Tuesday, February 23, 2016

Spaces we share



There is blood in the snow, little orange drops along the trail, perfectly spaced in a line. I am used to seeing that, a scratch on the side of a paw or a bitten tongue in pursuit of a stick.

Fresh blood glows crimson or bright poppy red against the white, forming into perfect balls, red globes with a sugar coating. I have had to drop to my knees, examine these globes more closely as they shift and roll against the dry snow, to determine it is not actually a chunk of flesh that has torn away.

The older the blood the more orange, or if it is warmer and the blood does not freeze once it touches the snow it becomes watered down quickly and the orange flecks can be mistaken for splinters of pale wood stripped from a stick.

Blood that has been there for days is eaten by the snow, converted from red to orange to black as it seeps out from a centre point, through the white crystals, until it is but a faded grey circle as though someone puffed a mouthful of smoke onto the surface of the snow.

The blood we see on the trail is on its way to orange. I was sure Molly cut her foot again, rubbed the raw spot on the side of her paw against the sharper edges of the worn-in trail, the icier bits, and with each step she was putting a drop in the snow. But then I see Murdoch ahead through the trees, he has found something just off the trail, he is eating it, crunching as I get close. He scoops up whatever it is in his mouth, moves further away.

The blood trail continues along our well-beaten path, emerging from the trees and heading towards the open field. There are footprints, clear now that the dogs are behind me. Paw prints, partially filled in with fresh snow obstructing the detail, large enough for my un-gloved fist to fit inside. A wolf, I am sure.

The prints are evenly spaced, a casual saunter. Sometimes a curved shape appears in the snow between the prints as though a snake were slithering along beneath the belly of the wolf. Something hanging from its mouth perhaps, I picture a white rabbit dangling down, its foot occasionally dragging in the snow, or a red squirrel.
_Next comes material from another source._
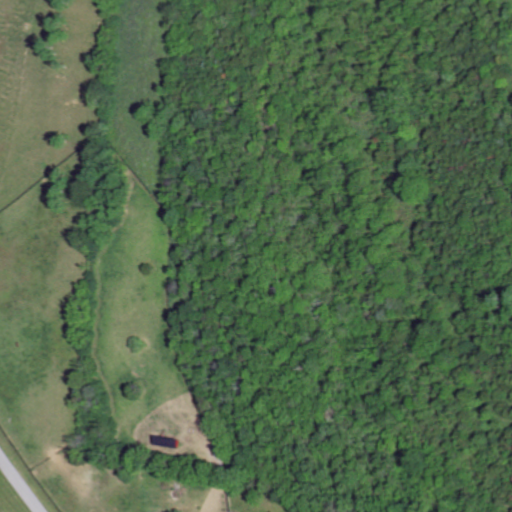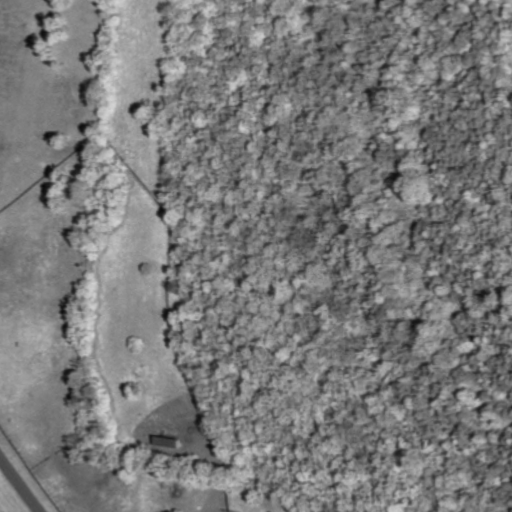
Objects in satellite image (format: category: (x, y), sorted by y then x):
road: (20, 483)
I am not worried about running in to the wolf, though I am excited to follow its trail. The thought that it could be watching us from the darker parts of the forest does cross my mind, but it is a frivolous thought. There are wolves here, we have seen them before, we have heard them. We exist on the same paths at different times.
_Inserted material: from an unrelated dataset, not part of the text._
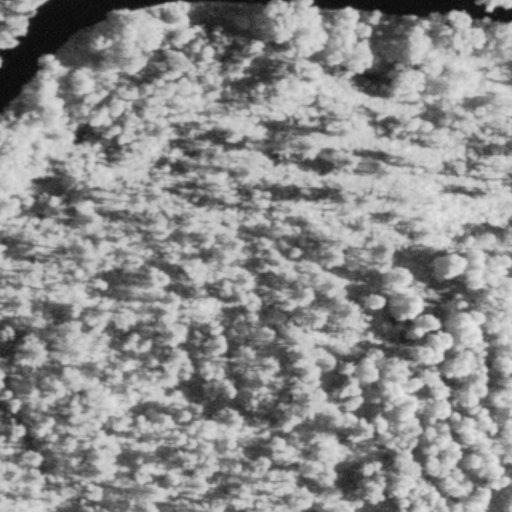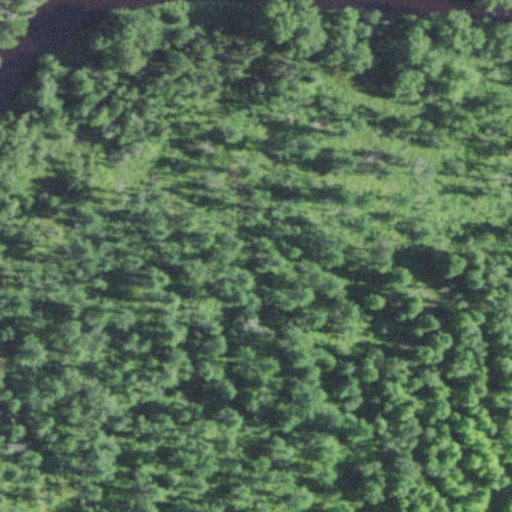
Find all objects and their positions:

In the fall before the snow, before the real cold, I stopped in the bare woods with the dogs as it lit up with a thousand voices. A chorus of yips and howls rose amongst the trees like the voices of a choir soaring, reverberating in a cathedral, a physical thing. Every particle of air came alive with the sound, a joyful sound, not eerie, coming from all directions at once.

I expected a pack of wolves to come running through the trees straight at us, I expected the spirits of a thousand wolves to flash and swirl through the canopy overhead, I expected to feel their wind as they travelled by. The cacophony of voices grew and grew and then started to fade. I tried to place them somewhere in the landscape, I looked to the dogs for some indication but they didn’t care, more interested in sniffing under leaves. And then the voices were gone and the woods were silent.

We follow the single wolf track in the snow along our trail. It cut across a short expanse of deeper, untravelled snow, to the base of a large pine tree where Murdoch tracked it and sat crunching on something else. I never saw what it was, just the droplets of blood scattered about by that tree. A picture emerges of the wolf hunkering down with its kill. Not much left, not more than a couple of gulps for my dog to finish off.